US Politics

Watchdog group questions legality of Special Counsel appointment to investigate Trump

U.S. Attorney General Merrick Garland delivers remarks at the U.S. Justice Department Building on November 18, 2022 in Washington, DC. 

New special counsel Jack Smith’s constitutional qualifications for the position are suspect, according to a government watchdog group prepared to take the question to the Supreme Court

The core question has nothing to do with Smith’s legal credentials for the appointment to investigate documents seized from former President Donald Trump’s home. Rather, the National Legal and Policy Center (NLPC) contends it raises questions about the Appointments Clause of the Constitution. 

A principal officer requires appointment by the president and confirmation by the Senate, the same as other U.S. Attorneys. And Congress did not explicitly give the attorney general authority to appoint a chief prosecutor. 

The expiration of the independent counsel statute after the 1990s investigations into former President Bill Clinton and more recent Supreme Court decisions striking down environmental and eviction regulations would not seem to have much in common. 

TRUMP SAYS HE ‘WON’T PARTAKE’ IN SPECIAL COUNSEL INVESTIGATION, SLAMS AS ‘WORST POLITICIZATION OF JUSTICE’

U.S. Attorney General Merrick Garland delivers remarks at the U.S. Justice Department Building on November 18, 2022 in Washington, DC. 
(Anna Moneymaker/Getty Images)

However, the NLPC says both bare on the appointment of Smith, a former assistant U.S. attorney in Tennessee and former chief of the Justice Department’s public integrity section. More recently, he was a war crimes prosecutor with The Hague.

- LIST OF TASKS
1. Return the portion of the special counsel article starting with "A principal officer" and going on through "a chief prosecutor.".
2. According to the special counsel article, what role did Jack Smith hold with The Hague?
3. Name every position that the special counsel article attributes to Jack Smith, including his current one.
The material after this point comes from a source separate from the special counsel article.

- DATA BELOW
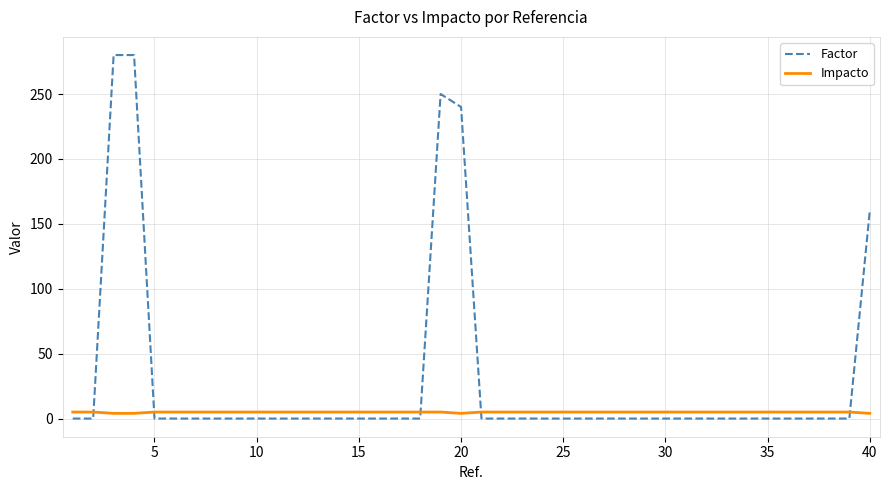

Which series has the largest range (max minus min)?

Factor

- RESULTS OF THE TASKS
1.
A principal officer requires appointment by the president and confirmation by the Senate, the same as other U.S. Attorneys. And Congress did not explicitly give the attorney general authority to appoint a chief prosecutor.

2. He was a war crimes prosecutor.

3. Special counsel; assistant U.S. attorney in Tennessee; chief of the Justice Department's public integrity section; war crimes prosecutor with The Hague